Modelamiento de complejos de Michaelis entre la lipasa b de Cándida Antárctica y el (r,s)-atenolol. análisis comparativo: autodock4.2 y vina

Abstract

El acoplamiento molecular (Molecular Docking) se puede utilizar para analizar detalles de los mecanismos de reacción catalizados por enzimas. En el Grupo de Bioquímica Teórica, el acoplamiento molecular se ha utilizado para el estudio de los complejos entre la lipasa B de Candida antarctica (CalB) y el propranolol. Este aminoalcohol se usa como medicamento contra la hipertensión y se vende como mezcla racémica. Uno de los dos isómeros presenta efectos colaterales. De ahí la importancia de contribuir a comprender el mecanismo de la acilación de los enantiómeros de aminoalcoholes catalizado por CalB. En este trabajo de grado para optar al título de Química se realizó un estudio comparativo de los complejos entre CalB y el (R,S)-atenolol obtenidos utilizando los programas AutoDock4.2 y Vina.
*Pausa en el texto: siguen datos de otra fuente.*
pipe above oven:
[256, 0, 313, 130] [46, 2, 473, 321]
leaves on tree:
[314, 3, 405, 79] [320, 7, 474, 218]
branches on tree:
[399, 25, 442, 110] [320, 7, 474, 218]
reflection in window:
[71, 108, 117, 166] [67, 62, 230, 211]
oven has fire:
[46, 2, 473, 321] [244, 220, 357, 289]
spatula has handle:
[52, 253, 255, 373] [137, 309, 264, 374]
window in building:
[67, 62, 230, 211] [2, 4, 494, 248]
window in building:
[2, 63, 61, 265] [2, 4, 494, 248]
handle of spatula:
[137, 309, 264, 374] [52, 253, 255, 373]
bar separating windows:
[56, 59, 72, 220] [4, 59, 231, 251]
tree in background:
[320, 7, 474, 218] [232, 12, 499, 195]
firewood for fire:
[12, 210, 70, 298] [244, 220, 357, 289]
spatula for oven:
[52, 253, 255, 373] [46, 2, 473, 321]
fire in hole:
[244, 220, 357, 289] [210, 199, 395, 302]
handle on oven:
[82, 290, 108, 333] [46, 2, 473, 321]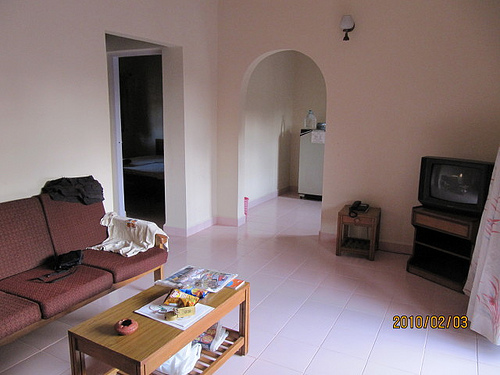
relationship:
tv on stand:
[422, 157, 498, 215] [408, 206, 471, 295]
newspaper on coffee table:
[154, 266, 231, 307] [64, 324, 167, 370]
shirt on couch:
[95, 209, 169, 269] [10, 202, 102, 239]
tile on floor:
[306, 288, 353, 326] [237, 241, 303, 261]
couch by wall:
[10, 202, 102, 239] [37, 94, 97, 121]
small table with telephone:
[331, 211, 379, 260] [342, 187, 368, 215]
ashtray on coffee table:
[106, 320, 148, 333] [64, 324, 167, 370]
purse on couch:
[26, 259, 98, 294] [10, 202, 102, 239]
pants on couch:
[35, 174, 100, 209] [10, 202, 102, 239]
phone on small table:
[349, 198, 389, 222] [331, 211, 379, 260]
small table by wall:
[331, 211, 379, 260] [37, 94, 97, 121]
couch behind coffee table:
[10, 202, 102, 239] [64, 324, 167, 370]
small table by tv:
[331, 211, 379, 260] [422, 157, 498, 215]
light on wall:
[326, 12, 375, 48] [37, 94, 97, 121]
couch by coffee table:
[10, 202, 102, 239] [64, 324, 167, 370]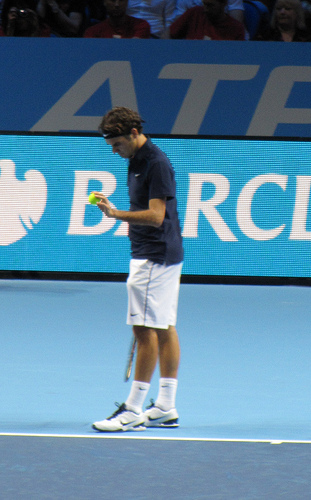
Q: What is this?
A: Tennis pitch.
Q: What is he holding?
A: A racket.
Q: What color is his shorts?
A: White.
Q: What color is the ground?
A: Blue.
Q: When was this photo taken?
A: During a tennis game.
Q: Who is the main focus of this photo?
A: A tennis player.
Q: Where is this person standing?
A: On a tennis court.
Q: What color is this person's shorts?
A: White.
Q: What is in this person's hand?
A: A tennis ball.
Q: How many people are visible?
A: One.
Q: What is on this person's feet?
A: Sneakers.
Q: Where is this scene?
A: At a tennis court.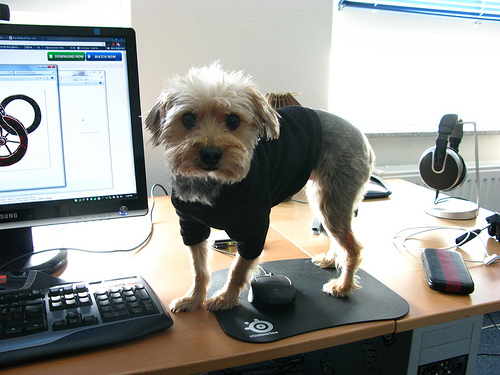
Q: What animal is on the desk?
A: Dog.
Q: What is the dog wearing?
A: Shirt.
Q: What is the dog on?
A: Mousepad.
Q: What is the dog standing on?
A: Desk.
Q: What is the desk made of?
A: Wood.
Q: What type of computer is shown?
A: Desktop.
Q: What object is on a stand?
A: Headphones.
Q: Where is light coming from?
A: Window.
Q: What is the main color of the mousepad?
A: Black.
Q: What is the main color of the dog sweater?
A: Brown.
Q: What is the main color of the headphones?
A: Black.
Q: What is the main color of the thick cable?
A: Black.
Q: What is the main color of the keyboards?
A: Black.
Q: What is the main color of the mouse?
A: Black.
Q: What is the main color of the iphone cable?
A: White.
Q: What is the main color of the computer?
A: Black.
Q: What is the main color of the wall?
A: White.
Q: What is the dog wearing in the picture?
A: Black shirt.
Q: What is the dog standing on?
A: Black mousepad.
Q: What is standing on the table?
A: Dog.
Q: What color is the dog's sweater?
A: Black.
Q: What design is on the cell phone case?
A: Stripe.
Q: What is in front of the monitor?
A: Keyboard.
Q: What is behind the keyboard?
A: Computer screen.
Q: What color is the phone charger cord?
A: White.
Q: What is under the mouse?
A: Mouse pad.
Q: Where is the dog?
A: On the desk.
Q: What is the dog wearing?
A: Sweater.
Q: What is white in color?
A: The wall.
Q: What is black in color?
A: Keyboard.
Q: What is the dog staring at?
A: The camera.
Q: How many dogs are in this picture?
A: One.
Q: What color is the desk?
A: Brown.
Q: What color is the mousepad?
A: Black.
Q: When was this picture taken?
A: Daytime.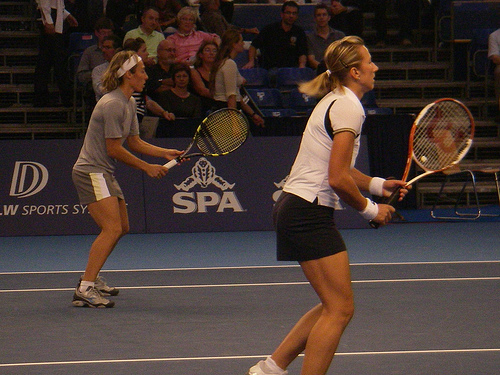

El (R,S)-atenolol es otro aminoalcohol utilizado como antihipertensivo. Los complejos de Michaelis entre CalB y el (R,S)-atenolol se modelaron utilizando un enfoque rígido. Para el análisis se tuvo en cuenta la población de complejos de Michaelis obtenida con cada programa, la energía libre de unión, los modos de unión del (R,S)-atenolol en el sitio activo de CalB y las interacciones no covalentes entre el sustrato y la enzima. Los resultados de este estudio indican que los complejos de Michaelis (MCCs) obtenidos con Vina tienen una energía libre de unión mayor que los obtenidos con AutoDock4.2. Con ambos programas se obtiene un número de MCCs similar y dos tipos de modos de unión del atenolol en el sitio activo de CalB. Esto permite concluir que tanto Autodock4.2 como Vina pueden utilizarse de manera indistinta para predecir la formación de complejos de Michaelis entre la lipasa B de Candida antarctica y los aminoalcoholes (R,S)-atenolol y (R,S)-propranol.